TASK DESCRIPTION:
Each record below needs to be copied out exactly as it stands.

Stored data
====

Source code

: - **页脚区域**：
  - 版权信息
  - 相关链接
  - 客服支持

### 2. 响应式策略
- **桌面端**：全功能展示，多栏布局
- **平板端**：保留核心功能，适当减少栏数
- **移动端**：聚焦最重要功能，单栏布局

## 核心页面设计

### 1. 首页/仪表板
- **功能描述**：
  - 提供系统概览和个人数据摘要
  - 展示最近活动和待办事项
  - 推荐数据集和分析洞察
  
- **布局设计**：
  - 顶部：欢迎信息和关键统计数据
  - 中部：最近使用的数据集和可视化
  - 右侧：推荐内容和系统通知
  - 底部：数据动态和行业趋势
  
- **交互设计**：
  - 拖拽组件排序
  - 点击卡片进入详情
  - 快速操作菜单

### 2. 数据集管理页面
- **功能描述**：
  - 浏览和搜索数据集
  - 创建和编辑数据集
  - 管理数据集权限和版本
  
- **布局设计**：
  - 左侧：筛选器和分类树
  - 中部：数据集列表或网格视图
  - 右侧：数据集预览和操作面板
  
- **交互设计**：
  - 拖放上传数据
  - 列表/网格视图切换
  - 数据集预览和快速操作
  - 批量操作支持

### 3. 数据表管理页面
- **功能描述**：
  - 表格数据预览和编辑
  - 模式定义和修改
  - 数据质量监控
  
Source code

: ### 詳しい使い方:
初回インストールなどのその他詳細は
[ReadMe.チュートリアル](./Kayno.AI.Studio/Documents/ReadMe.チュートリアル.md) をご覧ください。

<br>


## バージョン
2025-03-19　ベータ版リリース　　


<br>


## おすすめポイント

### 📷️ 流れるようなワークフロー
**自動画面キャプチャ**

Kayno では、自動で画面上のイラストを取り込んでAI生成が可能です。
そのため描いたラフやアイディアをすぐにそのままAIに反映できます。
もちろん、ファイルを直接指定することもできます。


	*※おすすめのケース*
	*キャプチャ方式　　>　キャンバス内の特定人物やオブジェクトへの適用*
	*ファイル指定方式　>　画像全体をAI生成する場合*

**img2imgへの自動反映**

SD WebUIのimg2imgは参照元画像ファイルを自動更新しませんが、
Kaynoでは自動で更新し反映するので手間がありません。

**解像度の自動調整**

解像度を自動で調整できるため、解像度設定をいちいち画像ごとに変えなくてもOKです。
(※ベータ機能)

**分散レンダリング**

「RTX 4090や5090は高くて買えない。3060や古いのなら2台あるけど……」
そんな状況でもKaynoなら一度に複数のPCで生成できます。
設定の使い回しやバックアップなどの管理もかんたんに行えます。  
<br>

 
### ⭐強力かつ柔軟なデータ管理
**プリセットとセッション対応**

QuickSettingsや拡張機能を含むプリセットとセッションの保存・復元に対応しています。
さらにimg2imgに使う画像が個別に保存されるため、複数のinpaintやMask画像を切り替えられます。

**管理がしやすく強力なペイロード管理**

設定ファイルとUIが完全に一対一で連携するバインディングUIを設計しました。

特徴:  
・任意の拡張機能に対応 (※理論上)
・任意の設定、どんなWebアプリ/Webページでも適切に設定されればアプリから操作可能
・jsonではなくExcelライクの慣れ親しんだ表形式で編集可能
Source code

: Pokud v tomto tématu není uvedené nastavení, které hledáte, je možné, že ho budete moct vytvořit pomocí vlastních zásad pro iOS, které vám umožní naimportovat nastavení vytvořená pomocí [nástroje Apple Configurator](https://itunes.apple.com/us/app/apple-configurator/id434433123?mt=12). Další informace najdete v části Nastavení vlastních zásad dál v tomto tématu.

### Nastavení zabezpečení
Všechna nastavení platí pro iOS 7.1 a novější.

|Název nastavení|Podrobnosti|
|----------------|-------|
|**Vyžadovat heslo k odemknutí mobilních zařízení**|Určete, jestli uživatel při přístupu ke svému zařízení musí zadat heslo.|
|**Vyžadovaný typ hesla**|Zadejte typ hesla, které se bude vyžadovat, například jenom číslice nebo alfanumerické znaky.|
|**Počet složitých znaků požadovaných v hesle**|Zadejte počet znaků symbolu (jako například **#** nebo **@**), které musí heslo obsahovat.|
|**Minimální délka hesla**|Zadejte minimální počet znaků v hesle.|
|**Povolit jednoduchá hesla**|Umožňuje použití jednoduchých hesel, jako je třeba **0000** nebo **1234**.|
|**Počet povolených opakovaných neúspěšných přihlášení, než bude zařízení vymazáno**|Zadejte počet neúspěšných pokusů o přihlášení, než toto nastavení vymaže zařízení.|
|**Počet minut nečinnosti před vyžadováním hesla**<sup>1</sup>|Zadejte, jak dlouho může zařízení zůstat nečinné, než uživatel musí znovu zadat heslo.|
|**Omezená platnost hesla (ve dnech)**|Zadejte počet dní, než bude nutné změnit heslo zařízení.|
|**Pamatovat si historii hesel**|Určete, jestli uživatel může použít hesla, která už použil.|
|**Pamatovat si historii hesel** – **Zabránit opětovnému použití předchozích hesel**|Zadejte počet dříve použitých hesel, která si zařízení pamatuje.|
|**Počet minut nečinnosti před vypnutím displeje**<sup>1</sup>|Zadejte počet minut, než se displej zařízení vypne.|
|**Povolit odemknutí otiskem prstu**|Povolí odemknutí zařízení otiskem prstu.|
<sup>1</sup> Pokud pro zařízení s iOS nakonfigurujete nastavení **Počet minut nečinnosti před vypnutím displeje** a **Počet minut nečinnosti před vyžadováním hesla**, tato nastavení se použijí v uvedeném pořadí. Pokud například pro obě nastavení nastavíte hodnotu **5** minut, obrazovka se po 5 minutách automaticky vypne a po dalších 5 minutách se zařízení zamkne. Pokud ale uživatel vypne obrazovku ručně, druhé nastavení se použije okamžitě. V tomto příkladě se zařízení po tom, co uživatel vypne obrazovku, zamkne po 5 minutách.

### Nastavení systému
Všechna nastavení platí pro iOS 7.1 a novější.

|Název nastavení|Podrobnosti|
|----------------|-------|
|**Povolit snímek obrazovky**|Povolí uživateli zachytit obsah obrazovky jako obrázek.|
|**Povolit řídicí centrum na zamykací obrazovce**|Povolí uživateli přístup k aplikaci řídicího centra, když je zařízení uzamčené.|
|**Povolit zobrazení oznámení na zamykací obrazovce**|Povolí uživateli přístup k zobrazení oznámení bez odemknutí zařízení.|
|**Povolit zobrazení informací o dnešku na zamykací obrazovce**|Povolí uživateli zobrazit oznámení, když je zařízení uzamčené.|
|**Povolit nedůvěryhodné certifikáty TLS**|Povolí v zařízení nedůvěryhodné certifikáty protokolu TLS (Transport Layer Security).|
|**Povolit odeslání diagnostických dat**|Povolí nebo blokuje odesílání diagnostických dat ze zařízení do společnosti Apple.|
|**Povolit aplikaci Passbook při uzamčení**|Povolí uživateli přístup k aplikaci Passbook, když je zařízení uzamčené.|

====

RESPONSE:
Source code

: - **页脚区域**：
  - 版权信息
  - 相关链接
  - 客服支持

### 2. 响应式策略
- **桌面端**：全功能展示，多栏布局
- **平板端**：保留核心功能，适当减少栏数
- **移动端**：聚焦最重要功能，单栏布局

## 核心页面设计

### 1. 首页/仪表板
- **功能描述**：
  - 提供系统概览和个人数据摘要
  - 展示最近活动和待办事项
  - 推荐数据集和分析洞察
  
- **布局设计**：
  - 顶部：欢迎信息和关键统计数据
  - 中部：最近使用的数据集和可视化
  - 右侧：推荐内容和系统通知
  - 底部：数据动态和行业趋势
  
- **交互设计**：
  - 拖拽组件排序
  - 点击卡片进入详情
  - 快速操作菜单

### 2. 数据集管理页面
- **功能描述**：
  - 浏览和搜索数据集
  - 创建和编辑数据集
  - 管理数据集权限和版本
  
- **布局设计**：
  - 左侧：筛选器和分类树
  - 中部：数据集列表或网格视图
  - 右侧：数据集预览和操作面板
  
- **交互设计**：
  - 拖放上传数据
  - 列表/网格视图切换
  - 数据集预览和快速操作
  - 批量操作支持

### 3. 数据表管理页面
- **功能描述**：
  - 表格数据预览和编辑
  - 模式定义和修改
  - 数据质量监控
  
Source code

: ### 詳しい使い方:
初回インストールなどのその他詳細は
[ReadMe.チュートリアル](./Kayno.AI.Studio/Documents/ReadMe.チュートリアル.md) をご覧ください。

<br>


## バージョン
2025-03-19　ベータ版リリース　　


<br>


## おすすめポイント

### 📷️ 流れるようなワークフロー
**自動画面キャプチャ**

Kayno では、自動で画面上のイラストを取り込んでAI生成が可能です。
そのため描いたラフやアイディアをすぐにそのままAIに反映できます。
もちろん、ファイルを直接指定することもできます。


	*※おすすめのケース*
	*キャプチャ方式　　>　キャンバス内の特定人物やオブジェクトへの適用*
	*ファイル指定方式　>　画像全体をAI生成する場合*

**img2imgへの自動反映**

SD WebUIのimg2imgは参照元画像ファイルを自動更新しませんが、
Kaynoでは自動で更新し反映するので手間がありません。

**解像度の自動調整**

解像度を自動で調整できるため、解像度設定をいちいち画像ごとに変えなくてもOKです。
(※ベータ機能)

**分散レンダリング**

「RTX 4090や5090は高くて買えない。3060や古いのなら2台あるけど……」
そんな状況でもKaynoなら一度に複数のPCで生成できます。
設定の使い回しやバックアップなどの管理もかんたんに行えます。  
<br>

 
### ⭐強力かつ柔軟なデータ管理
**プリセットとセッション対応**

QuickSettingsや拡張機能を含むプリセットとセッションの保存・復元に対応しています。
さらにimg2imgに使う画像が個別に保存されるため、複数のinpaintやMask画像を切り替えられます。

**管理がしやすく強力なペイロード管理**

設定ファイルとUIが完全に一対一で連携するバインディングUIを設計しました。

特徴:  
・任意の拡張機能に対応 (※理論上)
・任意の設定、どんなWebアプリ/Webページでも適切に設定されればアプリから操作可能
・jsonではなくExcelライクの慣れ親しんだ表形式で編集可能
Source code

: Pokud v tomto tématu není uvedené nastavení, které hledáte, je možné, že ho budete moct vytvořit pomocí vlastních zásad pro iOS, které vám umožní naimportovat nastavení vytvořená pomocí [nástroje Apple Configurator](https://itunes.apple.com/us/app/apple-configurator/id434433123?mt=12). Další informace najdete v části Nastavení vlastních zásad dál v tomto tématu.

### Nastavení zabezpečení
Všechna nastavení platí pro iOS 7.1 a novější.

|Název nastavení|Podrobnosti|
|----------------|-------|
|**Vyžadovat heslo k odemknutí mobilních zařízení**|Určete, jestli uživatel při přístupu ke svému zařízení musí zadat heslo.|
|**Vyžadovaný typ hesla**|Zadejte typ hesla, které se bude vyžadovat, například jenom číslice nebo alfanumerické znaky.|
|**Počet složitých znaků požadovaných v hesle**|Zadejte počet znaků symbolu (jako například **#** nebo **@**), které musí heslo obsahovat.|
|**Minimální délka hesla**|Zadejte minimální počet znaků v hesle.|
|**Povolit jednoduchá hesla**|Umožňuje použití jednoduchých hesel, jako je třeba **0000** nebo **1234**.|
|**Počet povolených opakovaných neúspěšných přihlášení, než bude zařízení vymazáno**|Zadejte počet neúspěšných pokusů o přihlášení, než toto nastavení vymaže zařízení.|
|**Počet minut nečinnosti před vyžadováním hesla**<sup>1</sup>|Zadejte, jak dlouho může zařízení zůstat nečinné, než uživatel musí znovu zadat heslo.|
|**Omezená platnost hesla (ve dnech)**|Zadejte počet dní, než bude nutné změnit heslo zařízení.|
|**Pamatovat si historii hesel**|Určete, jestli uživatel může použít hesla, která už použil.|
|**Pamatovat si historii hesel** – **Zabránit opětovnému použití předchozích hesel**|Zadejte počet dříve použitých hesel, která si zařízení pamatuje.|
|**Počet minut nečinnosti před vypnutím displeje**<sup>1</sup>|Zadejte počet minut, než se displej zařízení vypne.|
|**Povolit odemknutí otiskem prstu**|Povolí odemknutí zařízení otiskem prstu.|
<sup>1</sup> Pokud pro zařízení s iOS nakonfigurujete nastavení **Počet minut nečinnosti před vypnutím displeje** a **Počet minut nečinnosti před vyžadováním hesla**, tato nastavení se použijí v uvedeném pořadí. Pokud například pro obě nastavení nastavíte hodnotu **5** minut, obrazovka se po 5 minutách automaticky vypne a po dalších 5 minutách se zařízení zamkne. Pokud ale uživatel vypne obrazovku ručně, druhé nastavení se použije okamžitě. V tomto příkladě se zařízení po tom, co uživatel vypne obrazovku, zamkne po 5 minutách.

### Nastavení systému
Všechna nastavení platí pro iOS 7.1 a novější.

|Název nastavení|Podrobnosti|
|----------------|-------|
|**Povolit snímek obrazovky**|Povolí uživateli zachytit obsah obrazovky jako obrázek.|
|**Povolit řídicí centrum na zamykací obrazovce**|Povolí uživateli přístup k aplikaci řídicího centra, když je zařízení uzamčené.|
|**Povolit zobrazení oznámení na zamykací obrazovce**|Povolí uživateli přístup k zobrazení oznámení bez odemknutí zařízení.|
|**Povolit zobrazení informací o dnešku na zamykací obrazovce**|Povolí uživateli zobrazit oznámení, když je zařízení uzamčené.|
|**Povolit nedůvěryhodné certifikáty TLS**|Povolí v zařízení nedůvěryhodné certifikáty protokolu TLS (Transport Layer Security).|
|**Povolit odeslání diagnostických dat**|Povolí nebo blokuje odesílání diagnostických dat ze zařízení do společnosti Apple.|
|**Povolit aplikaci Passbook při uzamčení**|Povolí uživateli přístup k aplikaci Passbook, když je zařízení uzamčené.|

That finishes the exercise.